== Data shown ==

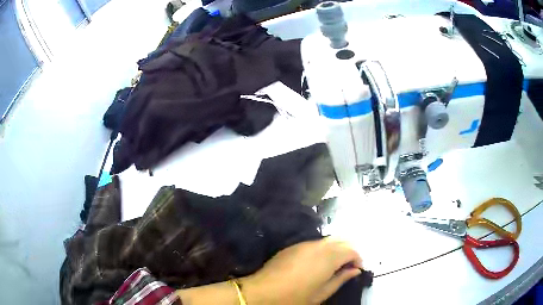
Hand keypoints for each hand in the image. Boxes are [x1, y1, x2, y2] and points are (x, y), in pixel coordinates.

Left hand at [241, 238, 362, 304]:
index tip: (358, 269)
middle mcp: (318, 246)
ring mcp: (304, 244)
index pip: (351, 249)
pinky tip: (318, 262)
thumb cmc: (295, 297)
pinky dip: (323, 249)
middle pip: (341, 240)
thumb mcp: (321, 293)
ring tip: (334, 265)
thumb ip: (340, 279)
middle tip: (348, 266)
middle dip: (349, 250)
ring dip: (336, 249)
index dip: (358, 258)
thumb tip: (355, 270)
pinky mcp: (293, 246)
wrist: (262, 291)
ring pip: (328, 240)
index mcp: (328, 257)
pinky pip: (315, 244)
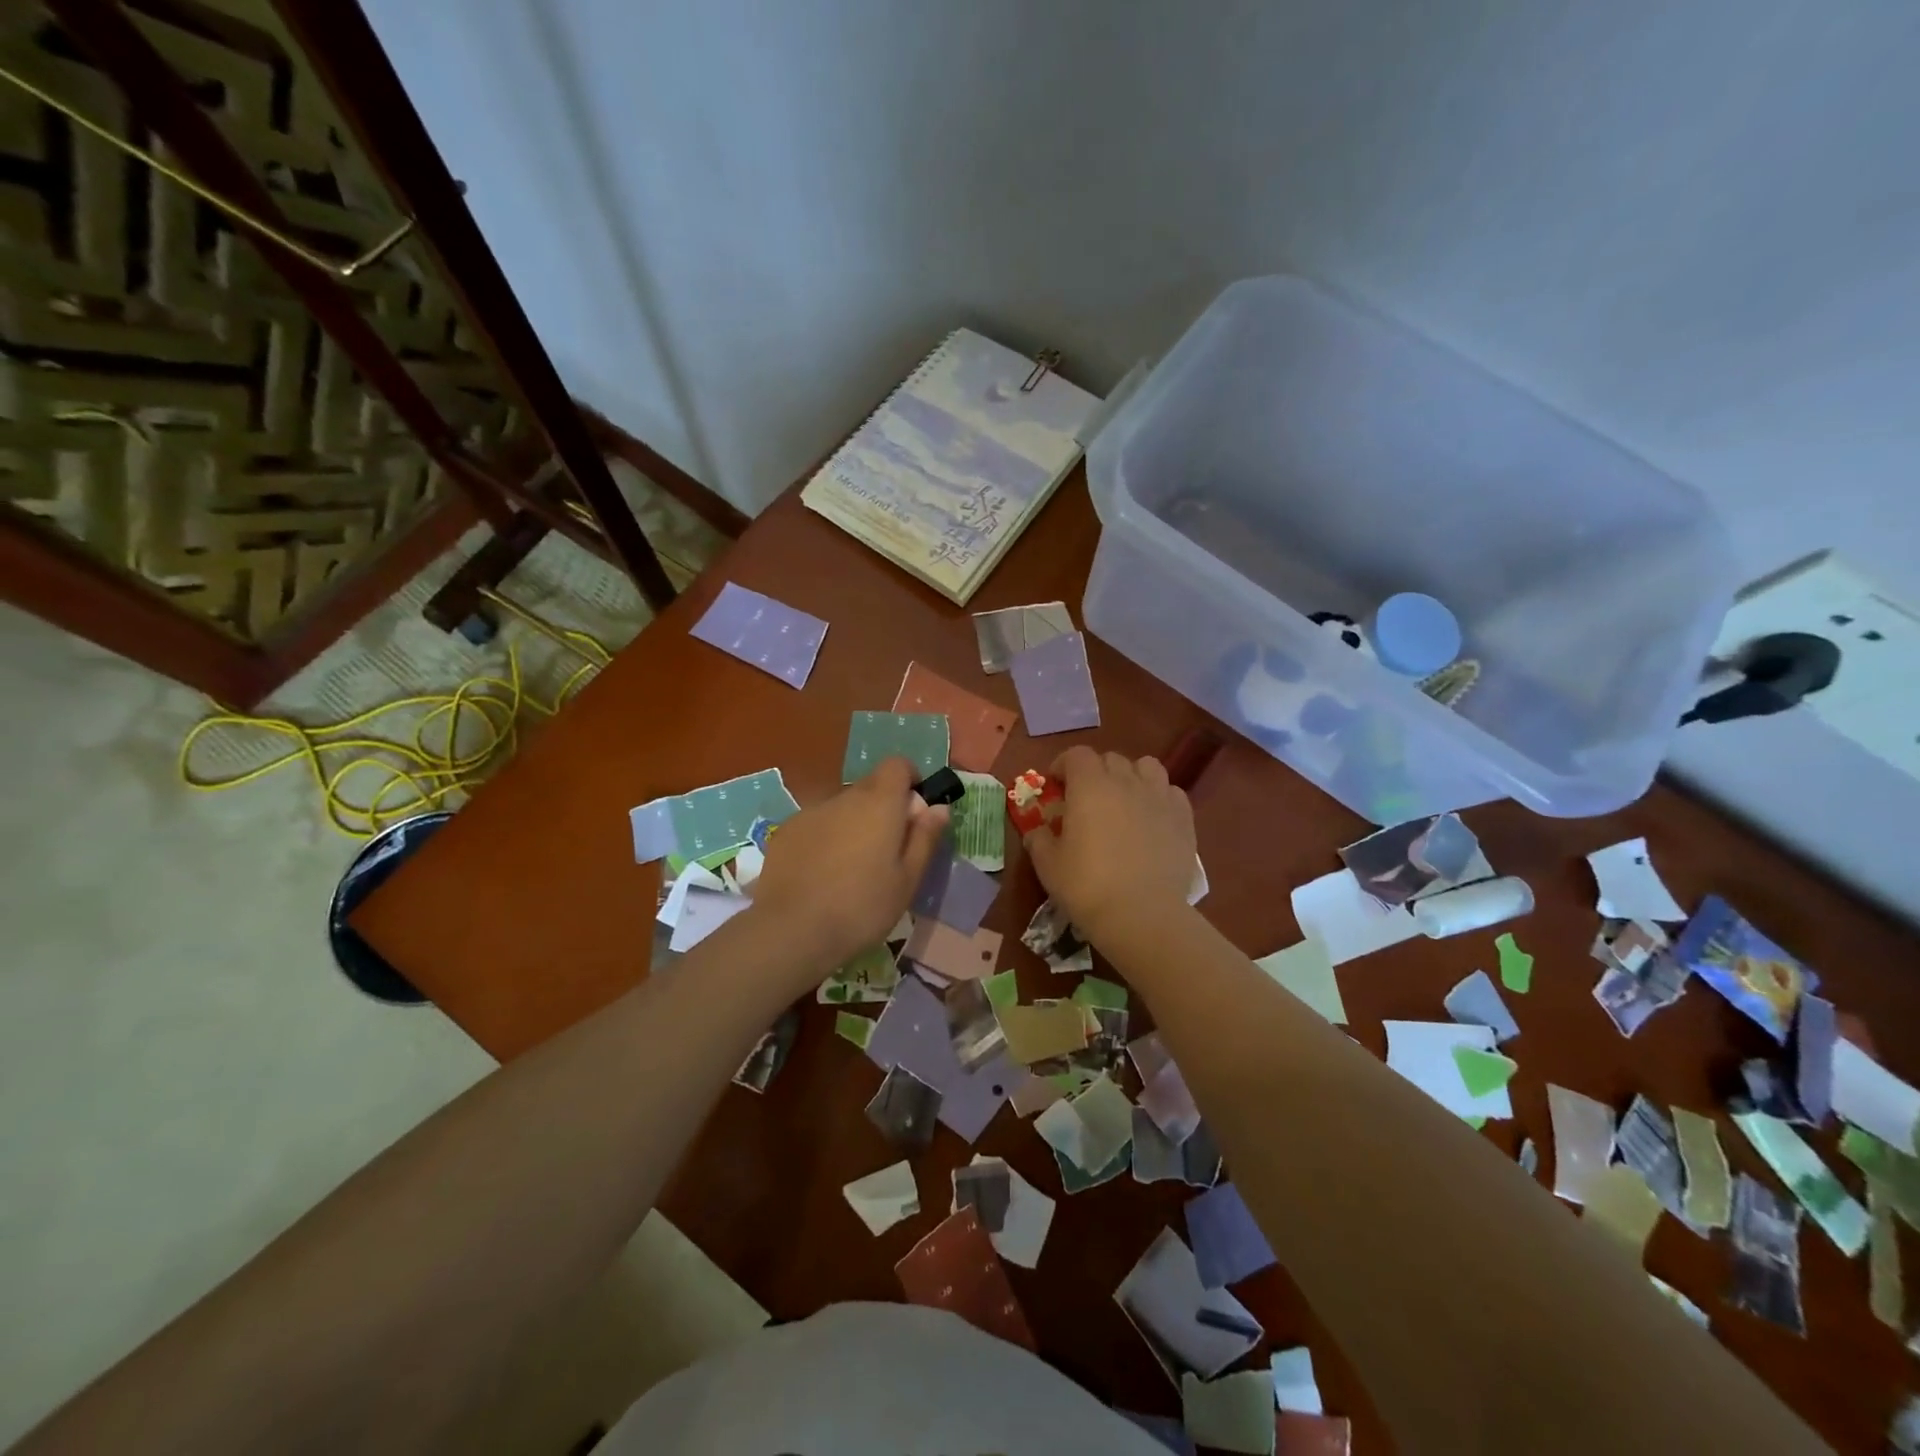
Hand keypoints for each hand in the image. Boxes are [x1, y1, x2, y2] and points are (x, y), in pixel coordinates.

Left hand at [748, 757, 949, 976]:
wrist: (792, 931)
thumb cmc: (862, 907)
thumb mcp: (907, 880)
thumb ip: (924, 838)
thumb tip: (938, 807)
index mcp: (879, 803)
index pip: (897, 765)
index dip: (909, 781)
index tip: (914, 813)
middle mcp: (844, 797)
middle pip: (870, 785)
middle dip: (884, 807)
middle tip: (888, 850)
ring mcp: (810, 812)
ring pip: (842, 807)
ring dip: (853, 824)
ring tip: (852, 868)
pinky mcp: (785, 832)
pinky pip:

===

**Brief:** Print the listing above in full, exactly as written. Omit any pictures.

**Response area:**
Hand keypoints for each hand in the image. Boxes are [x1, y1, x2, y2] and points are (x, y), in pixel coordinates.

Left hand at [241, 238, 362, 304]:
index tip: (358, 269)
middle mcp: (318, 246)
ring mcp: (304, 244)
index pip: (351, 249)
pinky tip: (318, 262)
thumb cmc: (295, 297)
pinky dip: (323, 249)
middle pip: (341, 240)
thumb mcp: (321, 293)
ring tip: (334, 265)
thumb ip: (340, 279)
middle tip: (348, 266)
middle dip: (349, 250)
ring dip: (336, 249)
index dip: (358, 258)
thumb tip: (355, 270)
pinky mcp: (293, 246)
wrist: (262, 291)
ring pip: (328, 240)
index mcp: (328, 257)
pinky pip: (315, 244)
Hand keypoints for each hand in the image. Boxes are [x1, y1, x2, y2] and points are (x, y), in pixel coordinates.

Left hand at [748, 757, 949, 976]:
wrist: (792, 931)
thumb cmc: (862, 907)
thumb mcp: (907, 880)
thumb ip: (924, 838)
thumb tip: (938, 807)
index mcp: (879, 803)
index pip: (897, 765)
index dip: (909, 781)
index tip: (914, 813)
middle mcp: (844, 797)
middle pip: (870, 785)
middle dip: (884, 807)
middle tip: (888, 850)
ring mcp: (810, 812)
ring pip: (842, 807)
ring dip: (853, 824)
ring tip: (852, 868)
pinky mcp: (785, 832)
pinky pip:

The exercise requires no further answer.